Я мучился, работая в эфросовской «Дороге», изливал желчь и досаду на Панфилова, работая в его «Гамлете», но много страшней казнить самого себя за свои ошибки, когда ты — автор сценария и режиссер, а стало быть, ответствен за все. За развал производства на двух студиях: ведь ты согласился снимать постановочное кино по Пушкину и подписал с уже разваливающимися студиями договор; это ты, как ни старался, не сумел уговорить директора Петропавловской крепости, не добился съемок отпевания графини в Петропавловском соборе; ты, ты, ты… Но производственный бардак и развал были бы преодолимы, если бы ты сам был до конца уверен в своем замысле, который вынашивал годами, если бы ты сам не разочаровался в собственном сценарии, над которым трудился, как не трудился никогда ни над чем в жизни, ты бы, безусловно, доснял эту ленту, победил всех врагов и выстоял перед любыми трудностями. Ты бы укокошил и отпел проклятую старуху, и ты засандалил бы не себя, а Германна в психушку! Если бы, если бы, если бы…
10 февраля 87-го года,Ленинград. Идут съемки.
Каждая сцена, где не было пушкинского текста, для меня являлась загадкой. В сценарии, как я понимал и чувствовал, было только несколько сцен, которых я не слишком боялся. А может, и загадки никакой не было, просто я не знал, как все это поставить, и обманывал себя и других? Что же тогда со мной было в минуты просветления, когда казалось, что теперь-то уж все ясно? Ведь были же такие минуты, часы, дни и даже гораздо более длительные периоды с момента сдачи кинопроб до нового витка падения! Почему казалось, что в голове у меня уже почти все сложилось и осталось лишь заставить всех это воплотить, несмотря на любые производственные трудности, которые, ей-Богу, не самое главное в искусстве?
Любой разумный и даже доброжелательно относящийся ко мне человек тогда вправе был задать мне вопросы: о чем ты думал раньше? И в течение многих лет?! Ведь ты уже однажды пришел к точно такому выводу, даже написал теоретическую работу и издал ее: «Почему я не рискнул снимать «Пиковую даму». Работу неглупую, с которой трудно было не согласиться. Мало этого — ты принял участие в телепередаче о несовместимости прозы Пушкина с законами игрового кино! Что же с тобой случилось? Неясно.
В тот период я часто задавал себе вопрос: за какой грех я несу эту тяжкую кару; вот уже год, как терплю эту невыносимую муку, которой нет конца? Ответ был прост: за собственную самонадеянность, за то, что зарвался и решил, что смогу экранизировать и воплотить то, что экранизации неподвластно, что воплощению, разыгрыванию в лицах не подлежит. Я спутал романтическую драму Лермонтова «Маскарад» и написанную все-таки для сцены поэму Гете «Фауст», которые у меня хоть как-то получились в качестве телеспектакля, с прозой Пушкина. Вот и все.

:: ВЫДЕРЖКИ ИЗ СТРОК ::

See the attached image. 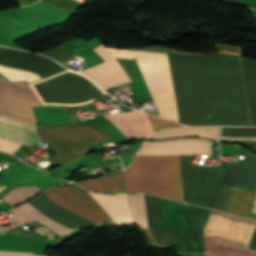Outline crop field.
<instances>
[{
  "instance_id": "obj_8",
  "label": "crop field",
  "mask_w": 256,
  "mask_h": 256,
  "mask_svg": "<svg viewBox=\"0 0 256 256\" xmlns=\"http://www.w3.org/2000/svg\"><path fill=\"white\" fill-rule=\"evenodd\" d=\"M41 105L32 90L0 80V112L35 123L30 106Z\"/></svg>"
},
{
  "instance_id": "obj_1",
  "label": "crop field",
  "mask_w": 256,
  "mask_h": 256,
  "mask_svg": "<svg viewBox=\"0 0 256 256\" xmlns=\"http://www.w3.org/2000/svg\"><path fill=\"white\" fill-rule=\"evenodd\" d=\"M137 59L162 117L188 125H251L238 57L175 55L106 48Z\"/></svg>"
},
{
  "instance_id": "obj_19",
  "label": "crop field",
  "mask_w": 256,
  "mask_h": 256,
  "mask_svg": "<svg viewBox=\"0 0 256 256\" xmlns=\"http://www.w3.org/2000/svg\"><path fill=\"white\" fill-rule=\"evenodd\" d=\"M252 125H256V62L241 58Z\"/></svg>"
},
{
  "instance_id": "obj_22",
  "label": "crop field",
  "mask_w": 256,
  "mask_h": 256,
  "mask_svg": "<svg viewBox=\"0 0 256 256\" xmlns=\"http://www.w3.org/2000/svg\"><path fill=\"white\" fill-rule=\"evenodd\" d=\"M129 198L139 228H148L143 194L129 195Z\"/></svg>"
},
{
  "instance_id": "obj_17",
  "label": "crop field",
  "mask_w": 256,
  "mask_h": 256,
  "mask_svg": "<svg viewBox=\"0 0 256 256\" xmlns=\"http://www.w3.org/2000/svg\"><path fill=\"white\" fill-rule=\"evenodd\" d=\"M219 132V127H182L167 129L160 133L153 134L148 139H169L184 136H196L218 141Z\"/></svg>"
},
{
  "instance_id": "obj_11",
  "label": "crop field",
  "mask_w": 256,
  "mask_h": 256,
  "mask_svg": "<svg viewBox=\"0 0 256 256\" xmlns=\"http://www.w3.org/2000/svg\"><path fill=\"white\" fill-rule=\"evenodd\" d=\"M105 117L128 139L147 137L154 133L147 115L137 110Z\"/></svg>"
},
{
  "instance_id": "obj_12",
  "label": "crop field",
  "mask_w": 256,
  "mask_h": 256,
  "mask_svg": "<svg viewBox=\"0 0 256 256\" xmlns=\"http://www.w3.org/2000/svg\"><path fill=\"white\" fill-rule=\"evenodd\" d=\"M0 137L30 146L38 141L35 125L3 114H0Z\"/></svg>"
},
{
  "instance_id": "obj_25",
  "label": "crop field",
  "mask_w": 256,
  "mask_h": 256,
  "mask_svg": "<svg viewBox=\"0 0 256 256\" xmlns=\"http://www.w3.org/2000/svg\"><path fill=\"white\" fill-rule=\"evenodd\" d=\"M229 190L227 188L216 187L210 208L223 211Z\"/></svg>"
},
{
  "instance_id": "obj_27",
  "label": "crop field",
  "mask_w": 256,
  "mask_h": 256,
  "mask_svg": "<svg viewBox=\"0 0 256 256\" xmlns=\"http://www.w3.org/2000/svg\"><path fill=\"white\" fill-rule=\"evenodd\" d=\"M148 117L150 119V122H151L152 127H153L155 132L159 131V130L166 129V128H170V127L183 126L181 124L174 123V122H171V121H168V120H164V119H161V118H158V117H155V116L148 115Z\"/></svg>"
},
{
  "instance_id": "obj_26",
  "label": "crop field",
  "mask_w": 256,
  "mask_h": 256,
  "mask_svg": "<svg viewBox=\"0 0 256 256\" xmlns=\"http://www.w3.org/2000/svg\"><path fill=\"white\" fill-rule=\"evenodd\" d=\"M40 54L52 57L58 62L75 58V56L71 52H69L63 45L44 51Z\"/></svg>"
},
{
  "instance_id": "obj_4",
  "label": "crop field",
  "mask_w": 256,
  "mask_h": 256,
  "mask_svg": "<svg viewBox=\"0 0 256 256\" xmlns=\"http://www.w3.org/2000/svg\"><path fill=\"white\" fill-rule=\"evenodd\" d=\"M82 75L67 70L33 83L31 87L43 105H79L106 94L91 79Z\"/></svg>"
},
{
  "instance_id": "obj_29",
  "label": "crop field",
  "mask_w": 256,
  "mask_h": 256,
  "mask_svg": "<svg viewBox=\"0 0 256 256\" xmlns=\"http://www.w3.org/2000/svg\"><path fill=\"white\" fill-rule=\"evenodd\" d=\"M0 256H39L32 253H22V252H3L0 251Z\"/></svg>"
},
{
  "instance_id": "obj_10",
  "label": "crop field",
  "mask_w": 256,
  "mask_h": 256,
  "mask_svg": "<svg viewBox=\"0 0 256 256\" xmlns=\"http://www.w3.org/2000/svg\"><path fill=\"white\" fill-rule=\"evenodd\" d=\"M217 186L256 192V155L248 152L246 160L227 165Z\"/></svg>"
},
{
  "instance_id": "obj_7",
  "label": "crop field",
  "mask_w": 256,
  "mask_h": 256,
  "mask_svg": "<svg viewBox=\"0 0 256 256\" xmlns=\"http://www.w3.org/2000/svg\"><path fill=\"white\" fill-rule=\"evenodd\" d=\"M45 194L56 204L93 223L112 220L88 193L76 185L57 187Z\"/></svg>"
},
{
  "instance_id": "obj_23",
  "label": "crop field",
  "mask_w": 256,
  "mask_h": 256,
  "mask_svg": "<svg viewBox=\"0 0 256 256\" xmlns=\"http://www.w3.org/2000/svg\"><path fill=\"white\" fill-rule=\"evenodd\" d=\"M0 73L6 76L11 81L27 80L29 84L41 79L40 77L36 76L31 72L10 68L6 66H1V65H0Z\"/></svg>"
},
{
  "instance_id": "obj_21",
  "label": "crop field",
  "mask_w": 256,
  "mask_h": 256,
  "mask_svg": "<svg viewBox=\"0 0 256 256\" xmlns=\"http://www.w3.org/2000/svg\"><path fill=\"white\" fill-rule=\"evenodd\" d=\"M221 140H256V128L222 127Z\"/></svg>"
},
{
  "instance_id": "obj_18",
  "label": "crop field",
  "mask_w": 256,
  "mask_h": 256,
  "mask_svg": "<svg viewBox=\"0 0 256 256\" xmlns=\"http://www.w3.org/2000/svg\"><path fill=\"white\" fill-rule=\"evenodd\" d=\"M79 186L98 192L127 193L123 170L109 177L77 183Z\"/></svg>"
},
{
  "instance_id": "obj_2",
  "label": "crop field",
  "mask_w": 256,
  "mask_h": 256,
  "mask_svg": "<svg viewBox=\"0 0 256 256\" xmlns=\"http://www.w3.org/2000/svg\"><path fill=\"white\" fill-rule=\"evenodd\" d=\"M137 154L211 155V141L180 139L145 142ZM186 202L210 207L223 170L190 165L181 156ZM180 156L135 155L125 168L128 192H144L185 202Z\"/></svg>"
},
{
  "instance_id": "obj_3",
  "label": "crop field",
  "mask_w": 256,
  "mask_h": 256,
  "mask_svg": "<svg viewBox=\"0 0 256 256\" xmlns=\"http://www.w3.org/2000/svg\"><path fill=\"white\" fill-rule=\"evenodd\" d=\"M211 210L186 204L184 228L172 229L178 252L215 256H256V252L204 240ZM256 221L212 210L204 238L249 247Z\"/></svg>"
},
{
  "instance_id": "obj_15",
  "label": "crop field",
  "mask_w": 256,
  "mask_h": 256,
  "mask_svg": "<svg viewBox=\"0 0 256 256\" xmlns=\"http://www.w3.org/2000/svg\"><path fill=\"white\" fill-rule=\"evenodd\" d=\"M10 211L15 216L13 218L21 224H24L26 222L37 219L61 236H64L73 230L71 228H68V227L48 218L47 216H45L44 214L39 212L37 209H35L28 202L10 210Z\"/></svg>"
},
{
  "instance_id": "obj_24",
  "label": "crop field",
  "mask_w": 256,
  "mask_h": 256,
  "mask_svg": "<svg viewBox=\"0 0 256 256\" xmlns=\"http://www.w3.org/2000/svg\"><path fill=\"white\" fill-rule=\"evenodd\" d=\"M60 11L71 15L82 3L76 0H40Z\"/></svg>"
},
{
  "instance_id": "obj_28",
  "label": "crop field",
  "mask_w": 256,
  "mask_h": 256,
  "mask_svg": "<svg viewBox=\"0 0 256 256\" xmlns=\"http://www.w3.org/2000/svg\"><path fill=\"white\" fill-rule=\"evenodd\" d=\"M20 146L21 144L0 138V150H4L13 154V152Z\"/></svg>"
},
{
  "instance_id": "obj_16",
  "label": "crop field",
  "mask_w": 256,
  "mask_h": 256,
  "mask_svg": "<svg viewBox=\"0 0 256 256\" xmlns=\"http://www.w3.org/2000/svg\"><path fill=\"white\" fill-rule=\"evenodd\" d=\"M256 193L231 189L226 203V212L256 218V213H251Z\"/></svg>"
},
{
  "instance_id": "obj_33",
  "label": "crop field",
  "mask_w": 256,
  "mask_h": 256,
  "mask_svg": "<svg viewBox=\"0 0 256 256\" xmlns=\"http://www.w3.org/2000/svg\"><path fill=\"white\" fill-rule=\"evenodd\" d=\"M78 1H80V2H82V3L84 2V0H78Z\"/></svg>"
},
{
  "instance_id": "obj_6",
  "label": "crop field",
  "mask_w": 256,
  "mask_h": 256,
  "mask_svg": "<svg viewBox=\"0 0 256 256\" xmlns=\"http://www.w3.org/2000/svg\"><path fill=\"white\" fill-rule=\"evenodd\" d=\"M68 15L41 2L30 7L0 12V35L11 40L22 38L43 27L61 23Z\"/></svg>"
},
{
  "instance_id": "obj_30",
  "label": "crop field",
  "mask_w": 256,
  "mask_h": 256,
  "mask_svg": "<svg viewBox=\"0 0 256 256\" xmlns=\"http://www.w3.org/2000/svg\"><path fill=\"white\" fill-rule=\"evenodd\" d=\"M18 2H20L21 4H23V5H30V4H32V3H34V2H36V1H38V0H17ZM16 1V2H17Z\"/></svg>"
},
{
  "instance_id": "obj_9",
  "label": "crop field",
  "mask_w": 256,
  "mask_h": 256,
  "mask_svg": "<svg viewBox=\"0 0 256 256\" xmlns=\"http://www.w3.org/2000/svg\"><path fill=\"white\" fill-rule=\"evenodd\" d=\"M105 62L82 71L92 77L104 89L131 82L124 69L116 58L109 53L103 45L93 49Z\"/></svg>"
},
{
  "instance_id": "obj_14",
  "label": "crop field",
  "mask_w": 256,
  "mask_h": 256,
  "mask_svg": "<svg viewBox=\"0 0 256 256\" xmlns=\"http://www.w3.org/2000/svg\"><path fill=\"white\" fill-rule=\"evenodd\" d=\"M144 197H145L148 225H149V228H151L158 244H163V243L175 244L172 230L160 229L161 199L147 196V195H144Z\"/></svg>"
},
{
  "instance_id": "obj_20",
  "label": "crop field",
  "mask_w": 256,
  "mask_h": 256,
  "mask_svg": "<svg viewBox=\"0 0 256 256\" xmlns=\"http://www.w3.org/2000/svg\"><path fill=\"white\" fill-rule=\"evenodd\" d=\"M40 193L41 191L37 186H21L13 189L3 199L15 207Z\"/></svg>"
},
{
  "instance_id": "obj_13",
  "label": "crop field",
  "mask_w": 256,
  "mask_h": 256,
  "mask_svg": "<svg viewBox=\"0 0 256 256\" xmlns=\"http://www.w3.org/2000/svg\"><path fill=\"white\" fill-rule=\"evenodd\" d=\"M89 193L101 204L117 224H125L135 221L130 211L127 194L100 195L93 192Z\"/></svg>"
},
{
  "instance_id": "obj_32",
  "label": "crop field",
  "mask_w": 256,
  "mask_h": 256,
  "mask_svg": "<svg viewBox=\"0 0 256 256\" xmlns=\"http://www.w3.org/2000/svg\"><path fill=\"white\" fill-rule=\"evenodd\" d=\"M252 212H256V201H255V204H254V207H253V211Z\"/></svg>"
},
{
  "instance_id": "obj_31",
  "label": "crop field",
  "mask_w": 256,
  "mask_h": 256,
  "mask_svg": "<svg viewBox=\"0 0 256 256\" xmlns=\"http://www.w3.org/2000/svg\"><path fill=\"white\" fill-rule=\"evenodd\" d=\"M145 231L148 236H150L154 241H156L150 229H146Z\"/></svg>"
},
{
  "instance_id": "obj_5",
  "label": "crop field",
  "mask_w": 256,
  "mask_h": 256,
  "mask_svg": "<svg viewBox=\"0 0 256 256\" xmlns=\"http://www.w3.org/2000/svg\"><path fill=\"white\" fill-rule=\"evenodd\" d=\"M40 130L42 140L57 150L51 158L57 163L73 162L87 151V144L110 138L90 125L40 127Z\"/></svg>"
}]
</instances>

:: СПИСОК ЗАДАЧ ::
A. Директора чего, согласно отрывку, автор так и не сумел уговорить?
B. Перескажите короче абзац отрывка, начинающийся словами «В тот период я часто задавал себе вопрос», сохранив его главные факты.
C. Извлеките, пожалуйста, из отрывка фрагмент от «Каждая сцена, где» до «главное в искусстве?» включительно.

:: ОТВЕТЫ ::
A. Директора Петропавловской крепости.

B. В тот период я часто спрашивал себя, за какой грех уже год несу невыносимую муку. Ответ был прост: за самонадеянность, за то, что решил воплотить на экране то, что экранизации неподвластно. Я спутал «Маскарад» Лермонтова и «Фауста» Гете, которые хоть как-то получились у меня в виде телеспектаклей, с прозой Пушкина.

C.
Каждая сцена, где не было пушкинского текста, для меня являлась загадкой. В сценарии, как я понимал и чувствовал, было только несколько сцен, которых я не слишком боялся. А может, и загадки никакой не было, просто я не знал, как все это поставить, и обманывал себя и других? Что же тогда со мной было в минуты просветления, когда казалось, что теперь-то уж все ясно? Ведь были же такие минуты, часы, дни и даже гораздо более длительные периоды с момента сдачи кинопроб до нового витка падения! Почему казалось, что в голове у меня уже почти все сложилось и осталось лишь заставить всех это воплотить, несмотря на любые производственные трудности, которые, ей-Богу, не самое главное в искусстве?